Ofiara wkrótce miała zostać uwolniona, a złe wrażenie zatarte... przez inne, jeszcze gorsze, bowiem Kwon Jiyong bezczelnie wpatrywał się w młodszego mężczyznę, z wielkim zainteresowaniem, a wręcz obmacywał młodego dyrektora wzrokiem – dla T.OP'a jasne było, iż jemu na złość, podczas kiedy tamten tłumaczył cel swego przybycia.
- Skoro już jesteście na dworze mam dla was zadanie – Żaden z słuchaczy nie mógł się pohamować przed wyrażeniem swego zdania na temat, usłyszawszy słowo zadanie, łącznie z, wciąż przywiązanym do drzewa, Seunghyun'em, którego westchnięcie było najcięższe i najbardziej donośne – Chciałbym, żebyście posadzili na naszym podwórku drzewo! – Geun Suk nie dawał sobie rady z ukryciem samozadowolenia i dumy z tego, jak bardzo kreatywny był z niego kierownik.
- Dzieci!

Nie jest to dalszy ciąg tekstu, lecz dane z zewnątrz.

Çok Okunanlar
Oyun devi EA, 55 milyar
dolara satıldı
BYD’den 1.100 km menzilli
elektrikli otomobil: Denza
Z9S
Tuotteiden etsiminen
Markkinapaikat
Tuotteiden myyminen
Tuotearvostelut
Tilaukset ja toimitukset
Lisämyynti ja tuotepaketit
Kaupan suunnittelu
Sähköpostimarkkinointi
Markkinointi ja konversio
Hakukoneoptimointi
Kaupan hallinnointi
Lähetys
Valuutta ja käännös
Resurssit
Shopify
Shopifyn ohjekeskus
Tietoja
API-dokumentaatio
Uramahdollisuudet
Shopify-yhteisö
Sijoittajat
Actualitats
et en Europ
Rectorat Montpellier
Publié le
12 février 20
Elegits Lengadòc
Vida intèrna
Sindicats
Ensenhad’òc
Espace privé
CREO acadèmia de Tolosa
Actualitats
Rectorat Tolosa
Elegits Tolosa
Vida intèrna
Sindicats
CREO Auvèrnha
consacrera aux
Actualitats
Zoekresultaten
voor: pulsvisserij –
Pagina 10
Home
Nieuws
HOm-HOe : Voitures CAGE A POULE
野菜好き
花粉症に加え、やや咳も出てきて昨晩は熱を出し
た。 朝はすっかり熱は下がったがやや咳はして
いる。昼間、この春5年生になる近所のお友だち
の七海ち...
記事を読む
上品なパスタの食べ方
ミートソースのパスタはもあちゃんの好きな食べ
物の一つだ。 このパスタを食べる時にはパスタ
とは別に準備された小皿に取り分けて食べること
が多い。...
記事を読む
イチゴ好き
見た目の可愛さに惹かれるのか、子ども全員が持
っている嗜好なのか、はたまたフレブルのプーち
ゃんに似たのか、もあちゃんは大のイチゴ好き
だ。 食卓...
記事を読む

Rozwiązujemy Tabiego! - wydał komendę szanowny lider.
Wesoła gromada złączona indiańską solidarnością z Jiyong'iem po raz ostatni dobrowolnie  wykonała jego rozkaz.
Ale odwiązany od drzewa Seunghyun wcale nie czuł wdzięczności, w obolałych kościach już przeczuwał, że Ji i życie szykują dla niego następne powody do żałowania.

Złe przeczucia T.O.P'a sprawdziły się, a jakże. Za cenę wolności został wrobiony w zasadzenie podwórkowej roślinności zielonej, w postaci małego, rozwijającego się krzaka, bez niczyjej pomocy obserwowany, z gasnącym zainteresowaniem, przez całą grupkę, pomijając dyrektora, który bardzo szybko się gdzieś ulotnił.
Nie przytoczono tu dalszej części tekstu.